Substâncias tóxicas e seus riscos à saúde e ao meio ambiente

Pilhas e baterias possuem em seu interior, elementos químicos como mercúrio, cádmio, chumbo, zinco e manganês considerados altamente nocivos à saúde e ao meio ambiente. Ao lançarmos esses resíduos no lixo comum, seu destino será, quase sempre, o lixão, por não serem biodegradáveis – não se decompõe, a contaminação é certa.

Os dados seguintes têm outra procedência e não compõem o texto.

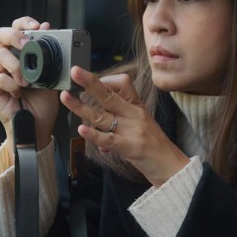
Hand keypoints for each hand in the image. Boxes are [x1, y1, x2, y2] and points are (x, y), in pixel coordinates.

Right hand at [0, 17, 58, 155]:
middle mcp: (7, 60)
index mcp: (21, 54)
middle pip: (1, 35)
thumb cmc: (44, 102)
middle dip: (14, 35)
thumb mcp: (53, 76)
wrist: (39, 126)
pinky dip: (11, 84)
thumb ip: (50, 54)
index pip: (17, 29)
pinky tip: (19, 92)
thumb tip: (48, 28)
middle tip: (27, 44)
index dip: (24, 23)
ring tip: (27, 81)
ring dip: (17, 66)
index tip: (38, 26)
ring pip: (1, 56)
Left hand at [60, 66, 189, 186]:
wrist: (170, 165)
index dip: (104, 80)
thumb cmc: (153, 144)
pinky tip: (82, 130)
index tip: (90, 81)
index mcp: (136, 106)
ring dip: (81, 107)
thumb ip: (116, 121)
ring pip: (102, 115)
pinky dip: (94, 134)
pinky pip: (108, 139)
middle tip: (74, 71)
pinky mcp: (130, 147)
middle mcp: (134, 114)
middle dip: (90, 82)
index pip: (122, 83)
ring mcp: (132, 130)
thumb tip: (91, 127)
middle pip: (108, 94)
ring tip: (66, 98)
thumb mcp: (139, 123)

Essas substâncias podem causar, dentre outras coisas, danos neurológicos como perda de memória, problemas respiratórios e contribuir com o desenvolvimento de cânceres. Em contato com o solo, essas substâncias atingem o lençol freático – reservatório de água subterrânea, utilizada por animais e plantas e que podem chegar até a nós. Se forem queimados, liberam fumaça tóxica que contaminar o ar.

 

A destinação correta é responsabilidade de todos

A lei instituída na Política Nacional de Resíduos Sólidos que cada gerador de pilhas e baterias, seja ele fabricante ou comerciante maneje de forma ambientalmente adequadas através da logística reversa, onde esses resíduos poderão ser recicladas, reutilizadas e/ou descartadas de forma que não agrida o meio ambiente. Cabe então, aos usuários separarem esses tipos de resíduos e procurarem um ponto de coleta mais próximo para realizar o descarte.

 

Processo de Reciclagem

O processo de reciclagem consiste primeiramente na remoção, lavagem e destinação adequada do plástico que revestem as pilhas e baterias. As partes metálicas sofrem um processo de trituração, neutralização e aquecimento para que se torne matéria-prima, podendo ser utilizada na fabricação de fogos de artifício, tintas, cerâmicas e vidros.